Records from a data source
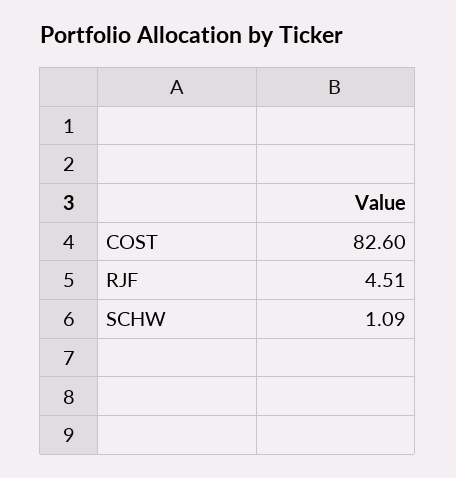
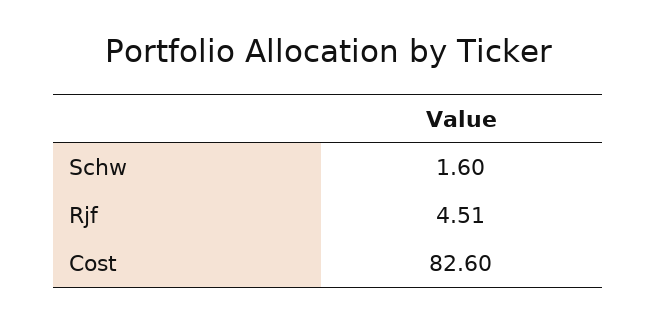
  {
    "COST": 82.6,
    "RJF": 4.51,
-   "SCHW": 1.09
+   "SCHW": 1.6
  }

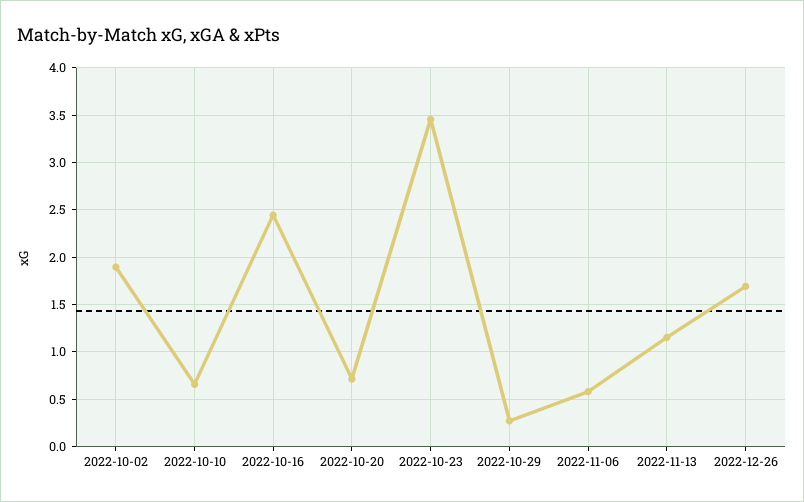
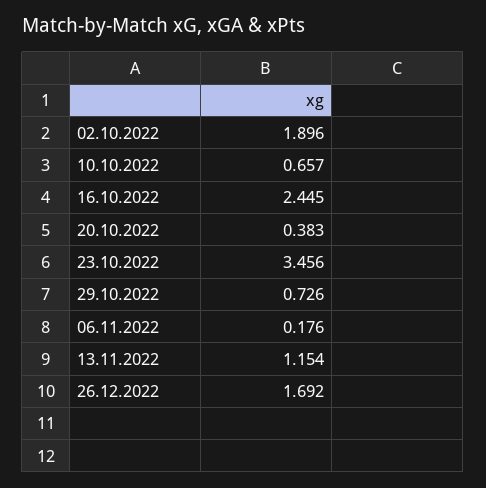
  {
    "2022-10-02": 1.896,
    "2022-10-10": 0.657,
    "2022-10-16": 2.445,
-   "2022-10-20": 0.7,
+   "2022-10-20": 0.383,
    "2022-10-23": 3.456,
-   "2022-10-29": 0.3,
+   "2022-10-29": 0.726,
-   "2022-11-06": 0.6,
+   "2022-11-06": 0.176,
    "2022-11-13": 1.154,
    "2022-12-26": 1.692
  }

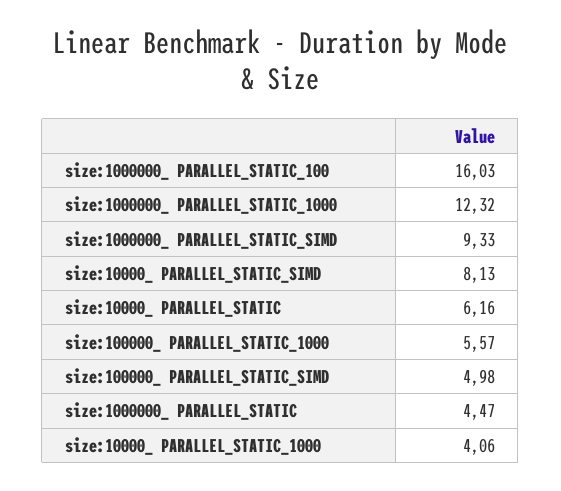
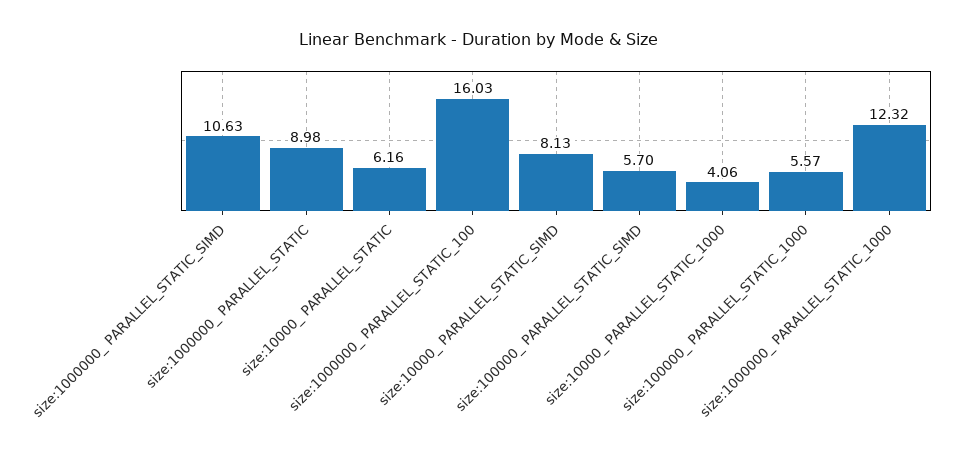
  {
    "size:1000000_ PARALLEL_STATIC_100": 16.03,
    "size:1000000_ PARALLEL_STATIC_1000": 12.32,
-   "size:1000000_ PARALLEL_STATIC_SIMD": 9.33,
+   "size:1000000_ PARALLEL_STATIC_SIMD": 10.63,
    "size:10000_ PARALLEL_STATIC_SIMD": 8.13,
    "size:10000_ PARALLEL_STATIC": 6.16,
    "size:100000_ PARALLEL_STATIC_1000": 5.57,
-   "size:100000_ PARALLEL_STATIC_SIMD": 4.98,
+   "size:100000_ PARALLEL_STATIC_SIMD": 5.7,
-   "size:1000000_ PARALLEL_STATIC": 4.47,
+   "size:1000000_ PARALLEL_STATIC": 8.98,
    "size:10000_ PARALLEL_STATIC_1000": 4.06
  }

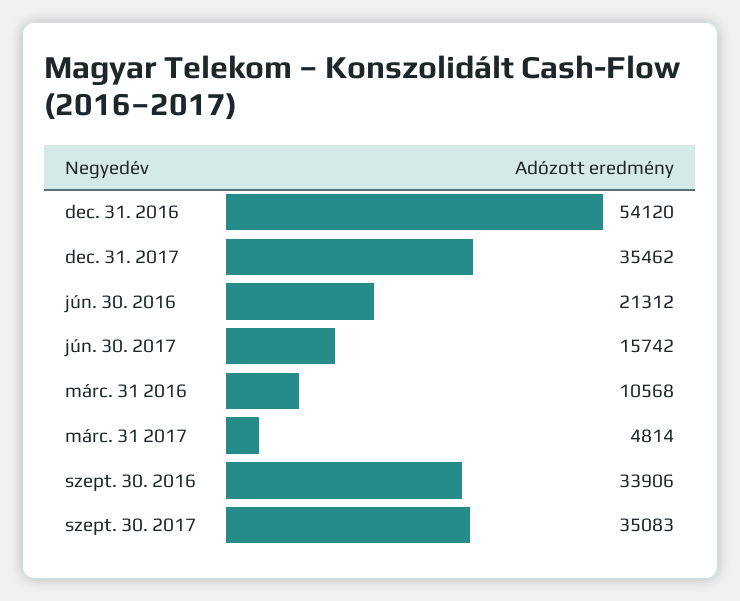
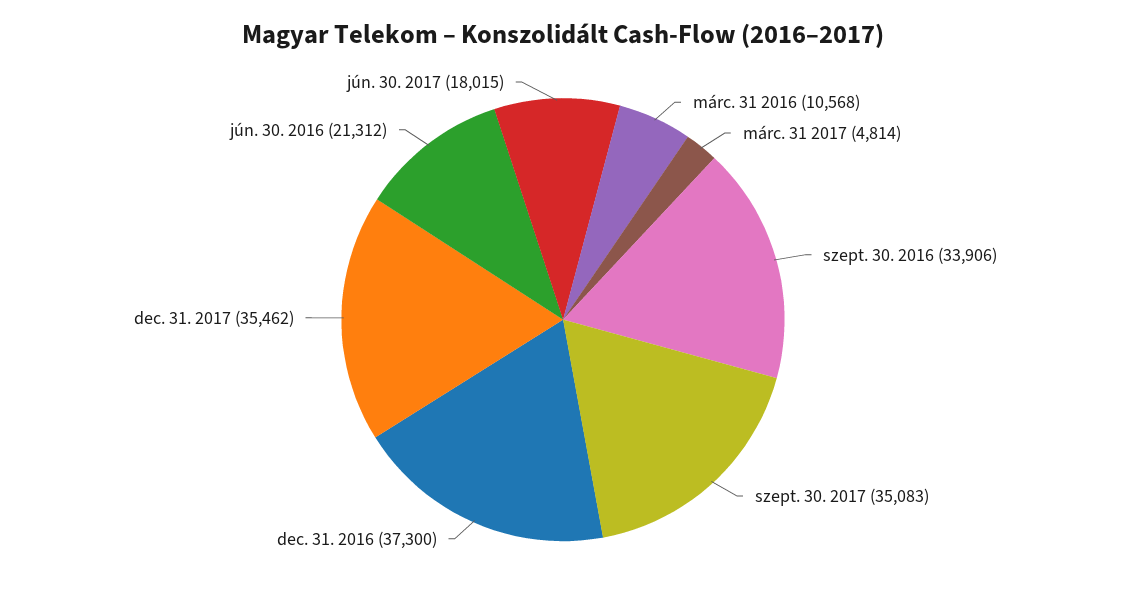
  {
-   "dec. 31. 2016": 54120,
+   "dec. 31. 2016": 37300,
    "dec. 31. 2017": 35462,
    "jún. 30. 2016": 21312,
-   "jún. 30. 2017": 15742,
+   "jún. 30. 2017": 18015,
    "márc. 31 2016": 10568,
    "márc. 31 2017": 4814,
    "szept. 30. 2016": 33906,
    "szept. 30. 2017": 35083
  }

What the exercise asks
A verbatim copy of every record above is required, with all pictures omitted.

Reply
  {
    "COST": 82.6,
    "RJF": 4.51,
-   "SCHW": 1.09
+   "SCHW": 1.6
  }

  {
    "2022-10-02": 1.896,
    "2022-10-10": 0.657,
    "2022-10-16": 2.445,
-   "2022-10-20": 0.7,
+   "2022-10-20": 0.383,
    "2022-10-23": 3.456,
-   "2022-10-29": 0.3,
+   "2022-10-29": 0.726,
-   "2022-11-06": 0.6,
+   "2022-11-06": 0.176,
    "2022-11-13": 1.154,
    "2022-12-26": 1.692
  }

  {
    "size:1000000_ PARALLEL_STATIC_100": 16.03,
    "size:1000000_ PARALLEL_STATIC_1000": 12.32,
-   "size:1000000_ PARALLEL_STATIC_SIMD": 9.33,
+   "size:1000000_ PARALLEL_STATIC_SIMD": 10.63,
    "size:10000_ PARALLEL_STATIC_SIMD": 8.13,
    "size:10000_ PARALLEL_STATIC": 6.16,
    "size:100000_ PARALLEL_STATIC_1000": 5.57,
-   "size:100000_ PARALLEL_STATIC_SIMD": 4.98,
+   "size:100000_ PARALLEL_STATIC_SIMD": 5.7,
-   "size:1000000_ PARALLEL_STATIC": 4.47,
+   "size:1000000_ PARALLEL_STATIC": 8.98,
    "size:10000_ PARALLEL_STATIC_1000": 4.06
  }

  {
-   "dec. 31. 2016": 54120,
+   "dec. 31. 2016": 37300,
    "dec. 31. 2017": 35462,
    "jún. 30. 2016": 21312,
-   "jún. 30. 2017": 15742,
+   "jún. 30. 2017": 18015,
    "márc. 31 2016": 10568,
    "márc. 31 2017": 4814,
    "szept. 30. 2016": 33906,
    "szept. 30. 2017": 35083
  }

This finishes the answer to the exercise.